Re: New Public Review Issue: Proposed Update UTS #18

From: Mike (mike-list@pobox.com)
Date: Fri Sep 21 2007 - 12:55:20 CDT

Next message: Kenneth Whistler: "RE: Normalization in panlingual application"

Previous message: Mark Davis: "Re: New Public Review Issue: Proposed Update UTS #18"
In reply to: Mark Davis: "Re: New Public Review Issue: Proposed Update UTS #18"
Next in thread: Mike: "Unicode Regex Design (was Re: New Public Review Issue: Proposed Update UTS #18)"
Reply: Mike: "Unicode Regex Design (was Re: New Public Review Issue: Proposed Update UTS #18)"
Messages sorted by: [ date ] [ thread ] [ subject ] [ author ] [ attachment ]
Mail actions: [ respond to this message ] [ mail a new topic ]

> > allowing multiple values in a property definition such as
> \p{gc=L|M|N} or \p{nv>=10}.
>
> Allowing multiple values is a nice way to compact the regex. Similarly,
> in my implementation I actually allow a regex within the property value,
> so for example have \p{name=/.*MARK.*/} to pick up all the Unicode
> characters with "MARK" in their name. A bit squirrely, but very handy.
> We might mention some of these techniques as possibilities.

I allow a regular expression for the block, name, old name, and script
properties: \p{Script=/latin|common|inherited/}, and the match is not
anchored, so you could just say \p{name=/mark/} (and they're also case
insensitive).

Comparisons are allowed for Numeric_Value, Canonical_Combining_Class,
and Age. The comparisons are : or = for equality, or != < <= > >=.

# # # # # # #

▶ _Tasks to perform_
(a) Summarize the mailing-list reply in two sentences.
(b) Echo the mailing-list reply word for word, starting at "Messages sorted by: [ date" and ending at "techniques as possibilities.".

▶ _Raw data_
# # # # # # #

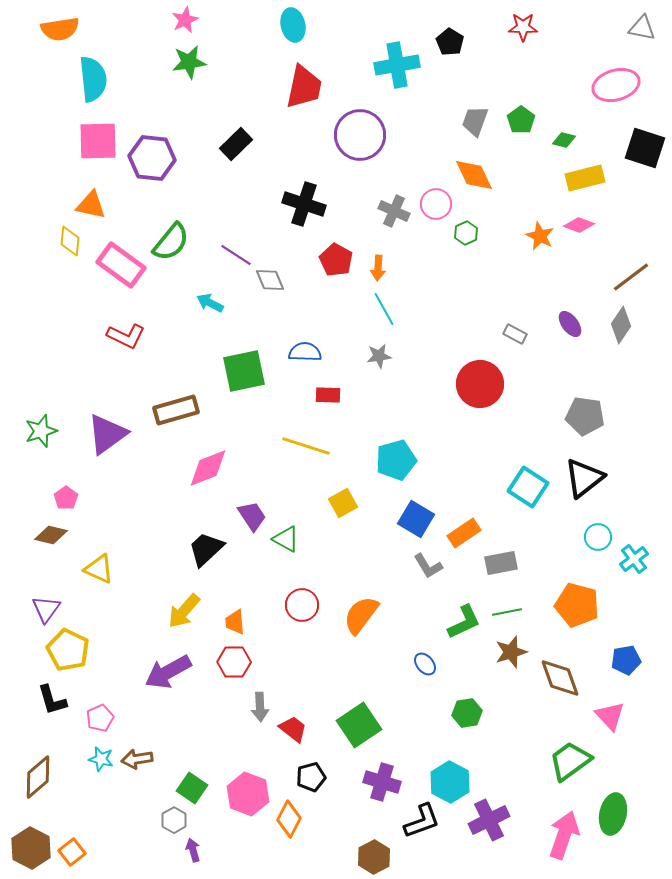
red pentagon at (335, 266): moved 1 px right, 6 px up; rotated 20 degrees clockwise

# # # # # # #

▶ _Written responses_
(a) Responding to a message that calls multiple property values a nice way to compact a regex and describes putting a regular expression inside a property value, such as \p{name=/.*MARK.*/}, the writer says their implementation accepts regular expressions for the block, name, old name, and script properties, with unanchored, case-insensitive matching. The writer also allows comparisons for Numeric_Value, Canonical_Combining_Class, and Age, using : or = for equality along with !=, <, <=, >, and >=.

(b)
Messages sorted by: [ date ] [ thread ] [ subject ] [ author ] [ attachment ]
Mail actions: [ respond to this message ] [ mail a new topic ]

> > allowing multiple values in a property definition such as
> \p{gc=L|M|N} or \p{nv>=10}.
>
> Allowing multiple values is a nice way to compact the regex. Similarly,
> in my implementation I actually allow a regex within the property value,
> so for example have \p{name=/.*MARK.*/} to pick up all the Unicode
> characters with "MARK" in their name. A bit squirrely, but very handy.
> We might mention some of these techniques as possibilities.